> **TRECHO PARA LEITURA**
================

Zawaj al-Mut'a (O Casamento do Prazer)

A gradual implementação da orientação islâmica é um dos conceitos básicos e fundamentais sobre os quais o Islã foi construído, para que assim as pessoas fossem preparadas para sua aplicação sem choques ou surpresa. Desse modo a implementação das injunções era menos desgastante.

 

Tal gradação requeria a permissibilidade de certos atos como uma medida temporária para lidar com certas situações e circunstâncias. E tal permissão terminava quando o propósito ao qual serviam não era mais necessário. Quando a lei de Allah foi totalmente revelada, ela permaneceu aplicável até o Dia do Julgamento. Nossa lei divina foi completada com as palavras do Altíssimo: "Hoje eu tornei perfeita para você sua religião, e tornei completo meu favor sobre você, e aceitei para você o Islam como modo de vida." {5:4}. Após a revelação desse nobre verso, não houve mais lugar para modificações ou trocas. Essa gradação na implementação incluiu muitas leis religiosas como aquelas relacionadas com o álcool, as heranças e outras.

Neste texto curto, nós focalizamos o casamento temporário e o que se relaciona com ele em termos de sabedoria prática* que tem faltado às pessoas comuns, a tal ponto que facilitou a disseminação de falsos clamores sobre a lei de Allah, O Altíssimo, mentiras sobre seu Mensageiro, e ódio aos companheiros retos (r.a.a.).

 

O que é o casamento temporário?

É um acordo entre duas partes de um casamento por um tempo determinado. O casamento temporário era um costume das nações orientais, e também era praticado por alguns homens no início do Islã, em suas viagens e missões.

Abdullah Ibn 'Abbas (r.a.a.) disse:

"O casamento temporário existia no começo do Islã. Um homem chega a uma cidade aonde não tem conhecidos, e assim ele se casa por um tempo determinado pela sua permanência na cidade,  e com isso a mulher cuida de suas previsões e prepara seu alimento. Até que foi revelado o versículo: ‘Exceto por suas esposas e aquelas que sua mão direita possui.’" Ibn 'Abbas explicou que qualquer relacionamento além desses é proibido. (narrado por Tirmizy)

Como o casamento temporário era um costume dentre os árabes nos dias da ignorância, não teria sido sábio proibi-lo a não ser gradualmente, como é o modo islâmico de remover costumes pré-islâmicos que não são benéficos para o povo.

Está bem estabelecido que o casamento temporário não é a favor do melhor interesse das pessoas porque leva à perda da prole, usa a mulher para satisfazer à luxúria dos homens e diminui o valor da mulher, que Allah honrou. Por isso o casamento temporário foi proibido.

================

> **O QUE FAZER**
Traduza para o inglês esta frase do texto sobre o casamento temporário: "O casamento temporário era um costume das nações orientais, e também era praticado por alguns homens no início do Islã, em suas viagens e missões."

================

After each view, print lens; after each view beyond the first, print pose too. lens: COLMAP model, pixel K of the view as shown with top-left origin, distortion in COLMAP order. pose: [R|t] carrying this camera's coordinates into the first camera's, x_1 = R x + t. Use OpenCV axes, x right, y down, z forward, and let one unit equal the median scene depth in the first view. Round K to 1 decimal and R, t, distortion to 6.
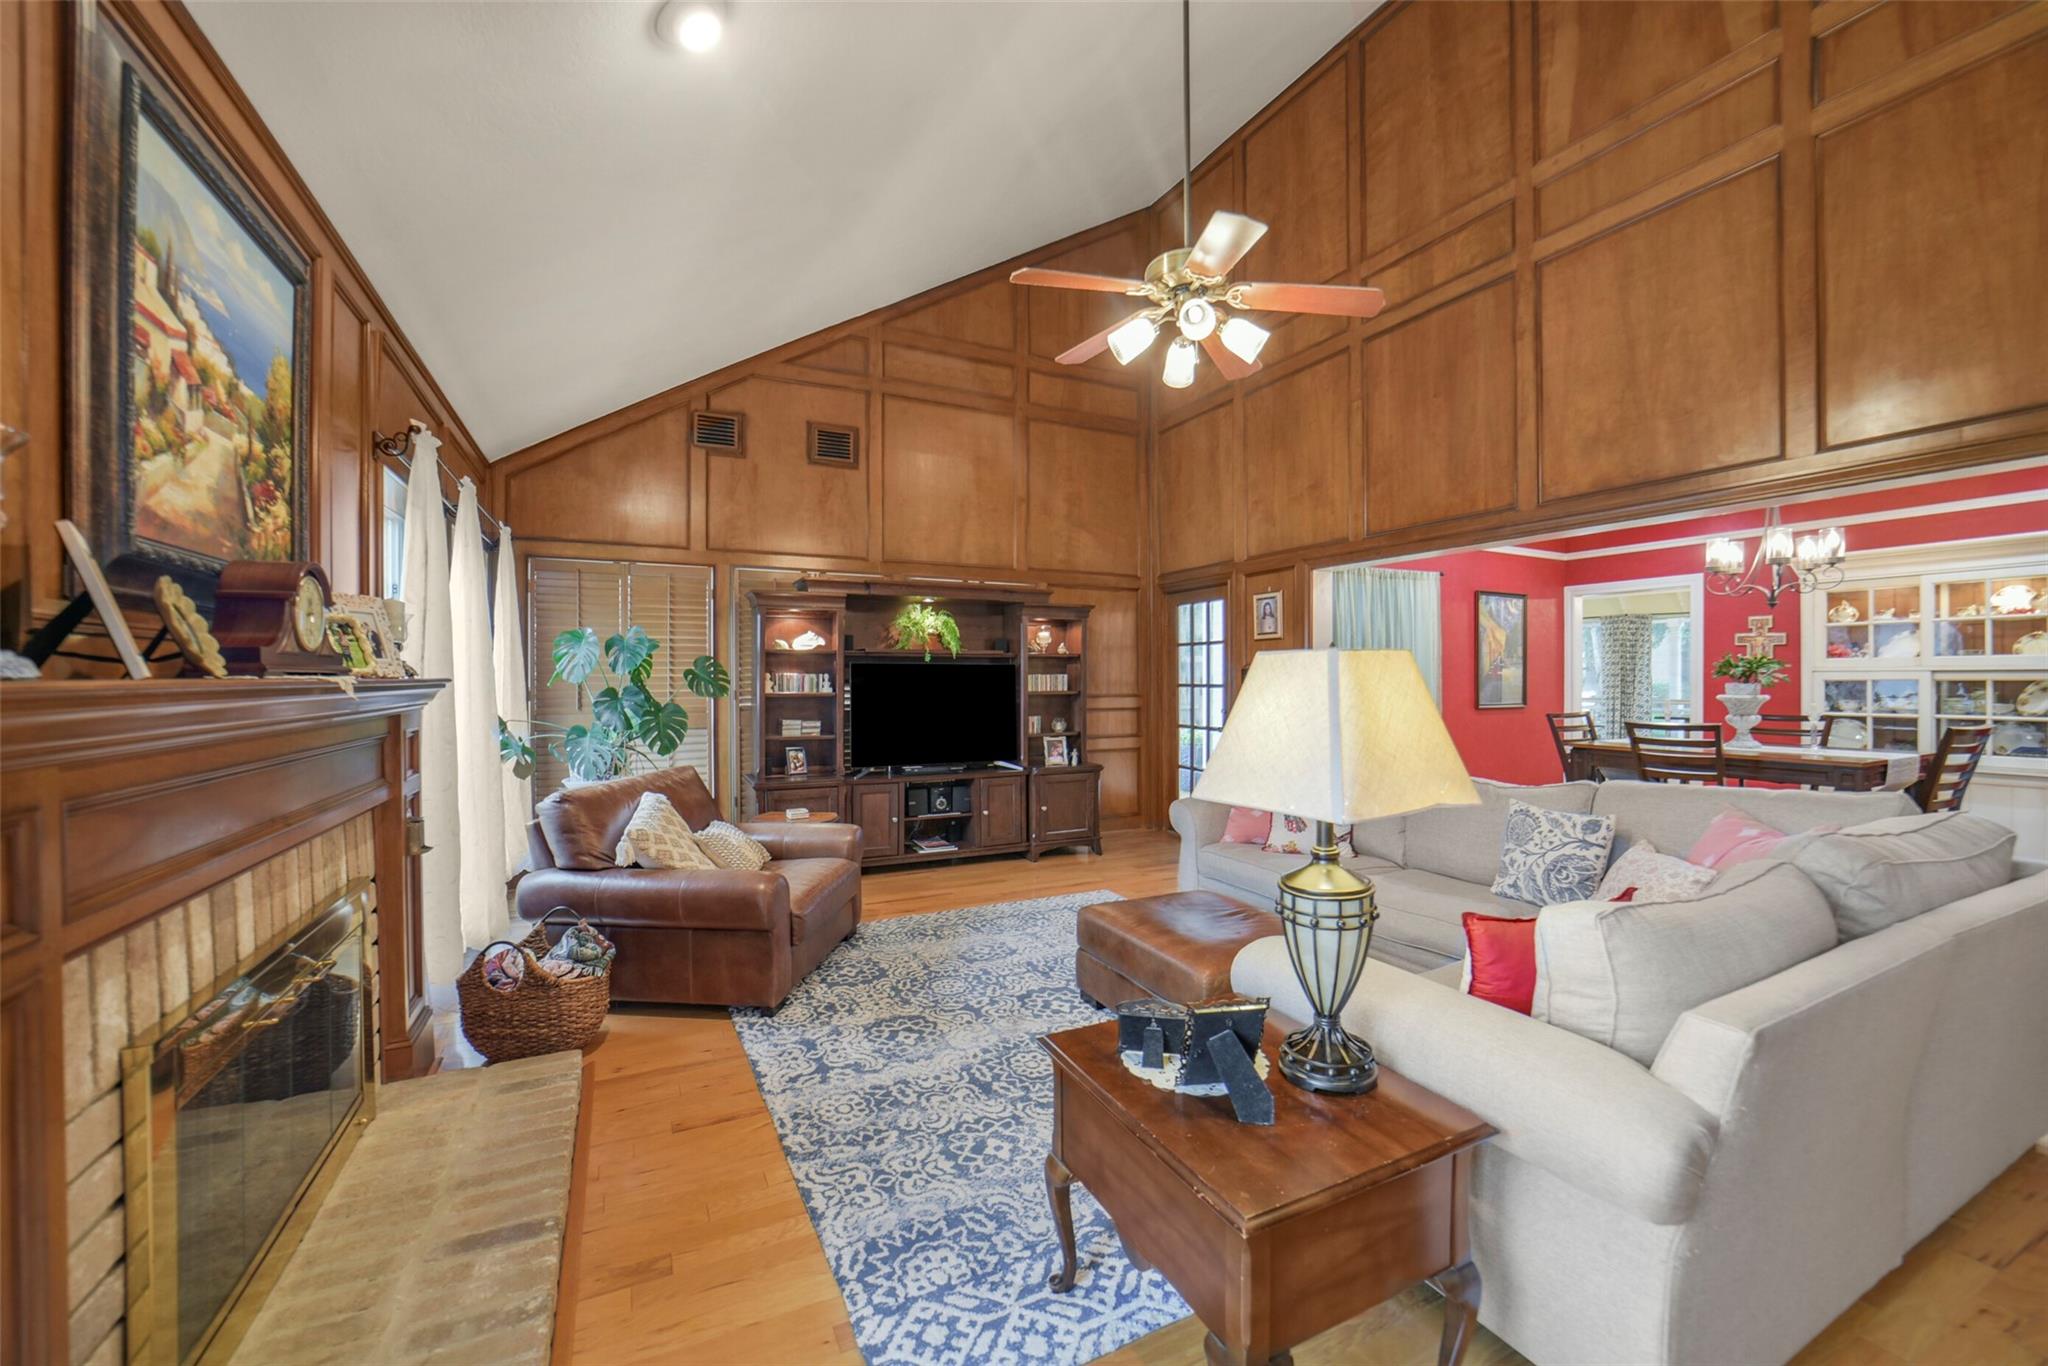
lens RADIAL K [[835.4, 0, 1027.3], [0, 835.4, 678.7], [0, 0, 1]] dist [0.000424, 0.000015]
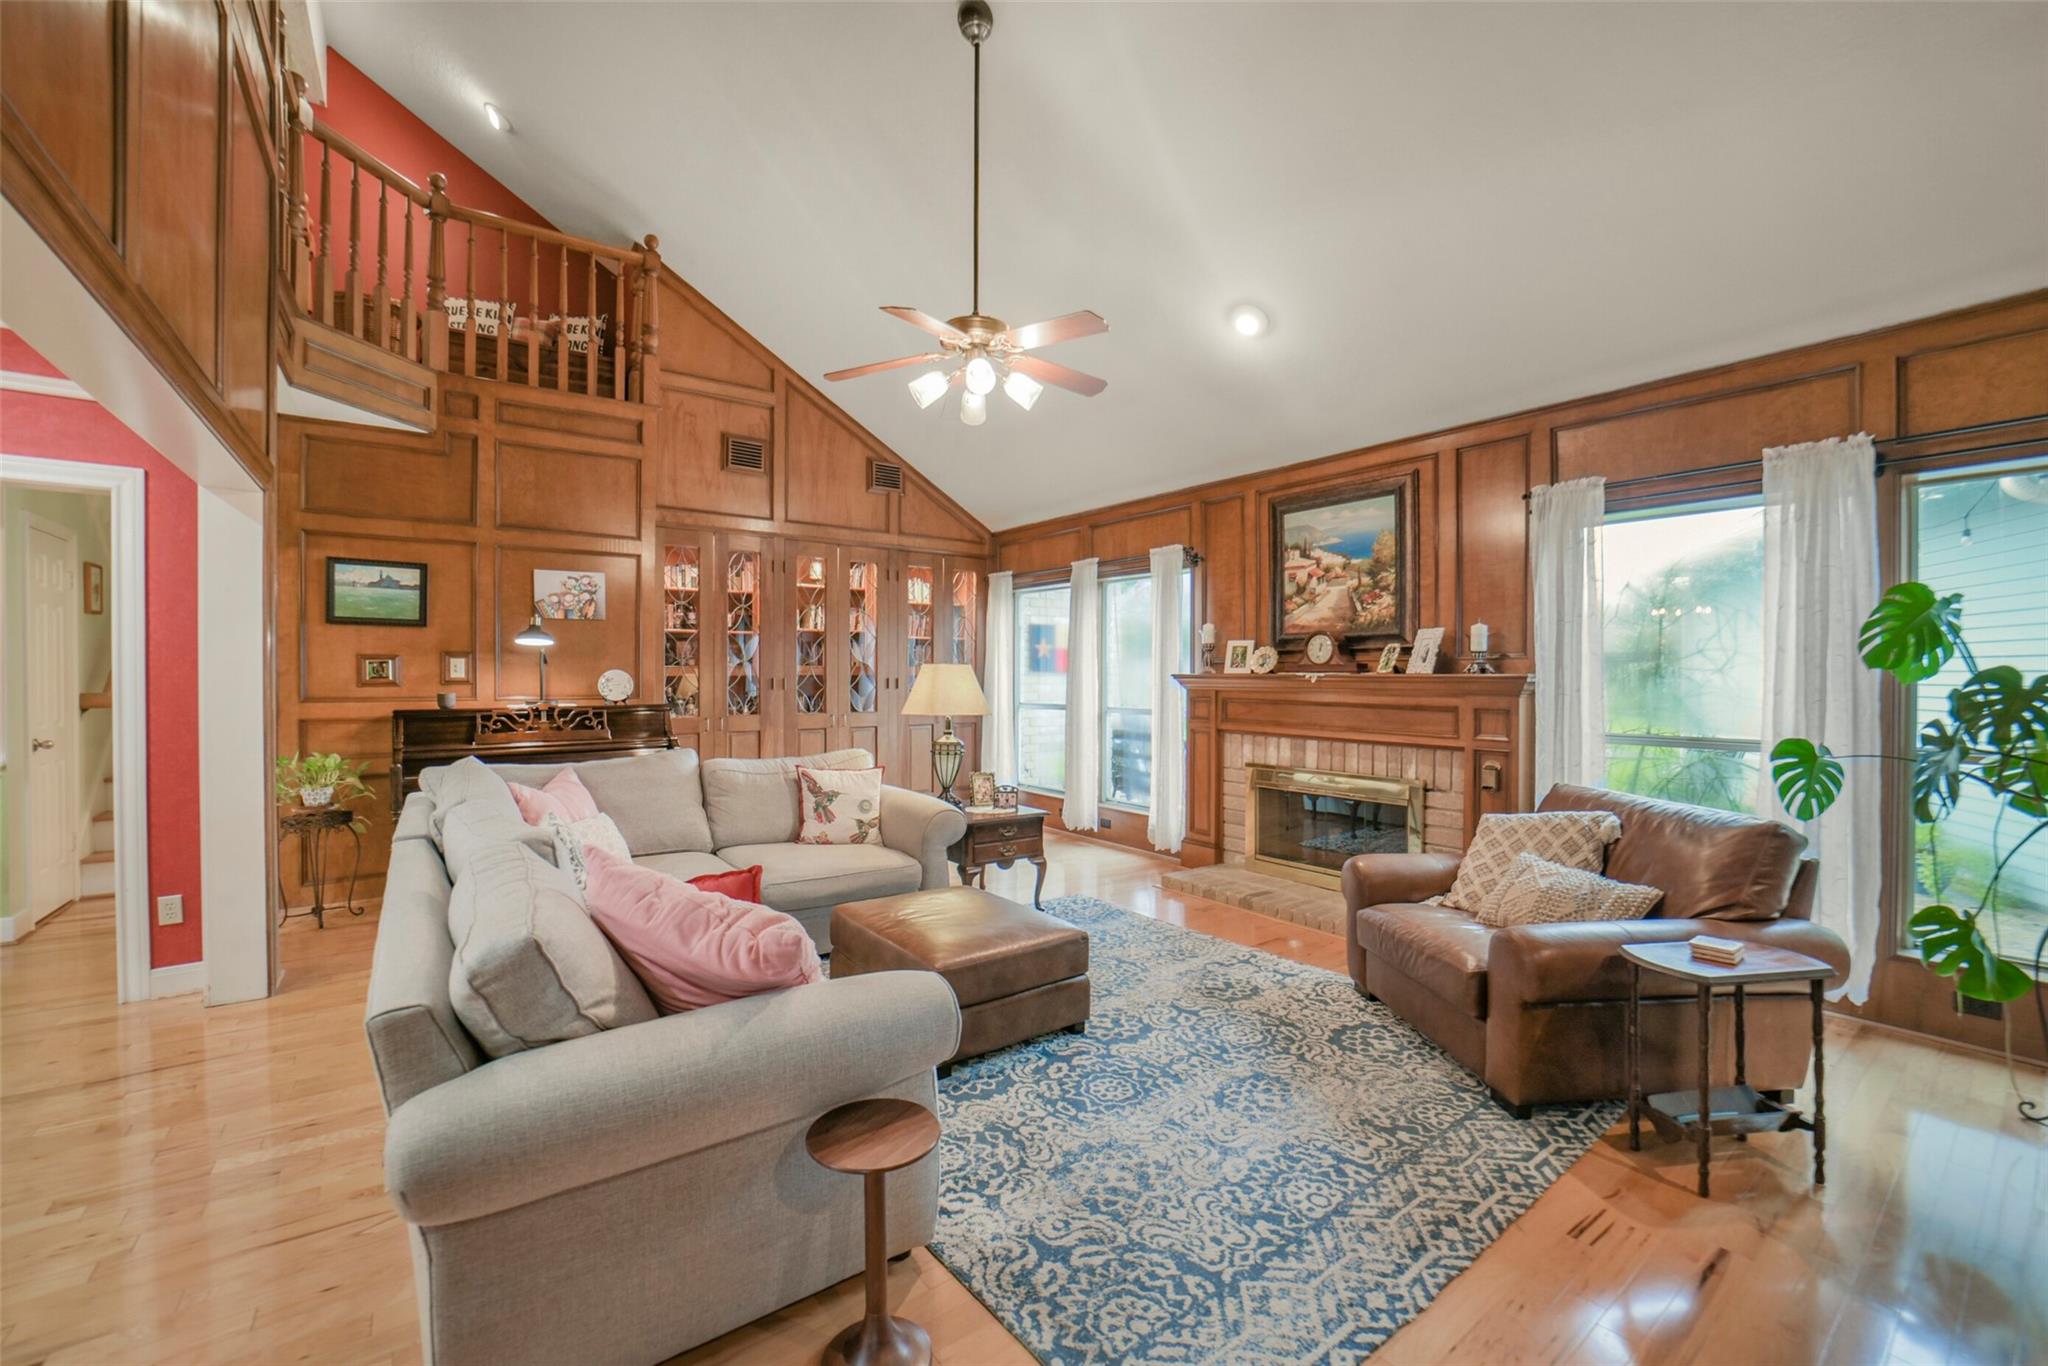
lens RADIAL K [[835.4, 0, 1026.4], [0, 835.4, 676.5], [0, 0, 1]] dist [0.000424, 0.000015]
pose [[-0.984814, 0.001060, -0.173611, 0.275027], [-0.000297, 0.999970, 0.007787, -0.005095], [0.173614, 0.007721, -0.984784, 1.835169]]
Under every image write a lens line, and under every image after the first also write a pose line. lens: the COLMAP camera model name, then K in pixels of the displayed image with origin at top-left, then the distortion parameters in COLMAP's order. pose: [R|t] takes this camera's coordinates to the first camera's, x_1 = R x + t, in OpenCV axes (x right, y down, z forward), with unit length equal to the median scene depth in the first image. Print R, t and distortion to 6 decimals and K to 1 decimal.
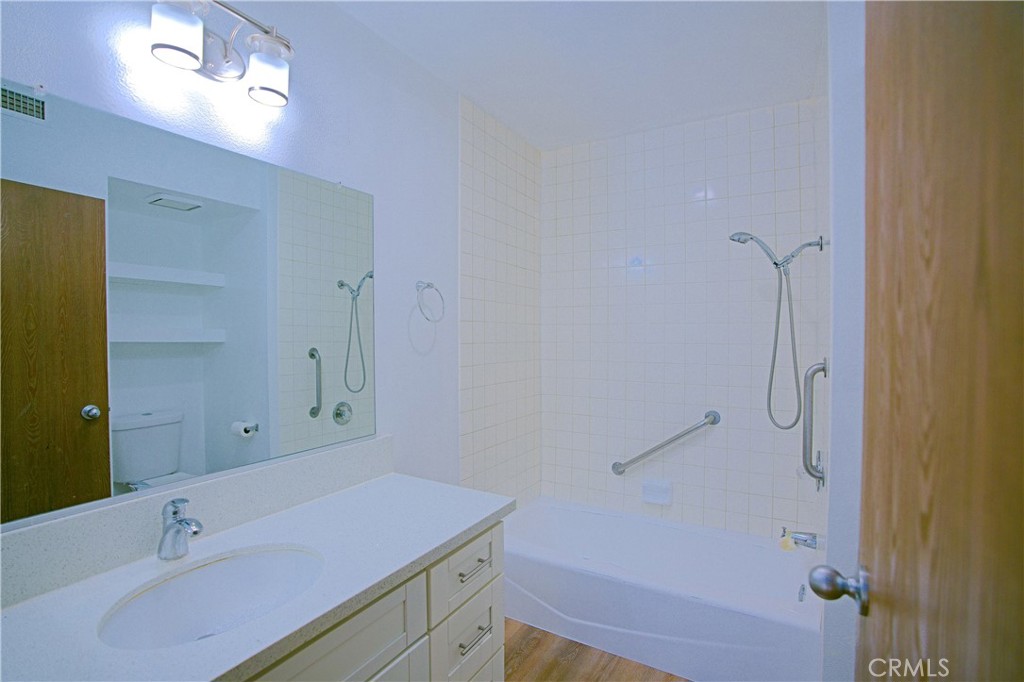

================

> **RESPOSTA DA TAREFA**
Temporary marriage was a custom of the Eastern nations, and it was also practiced by some men in the early days of Islam, on their journeys and missions.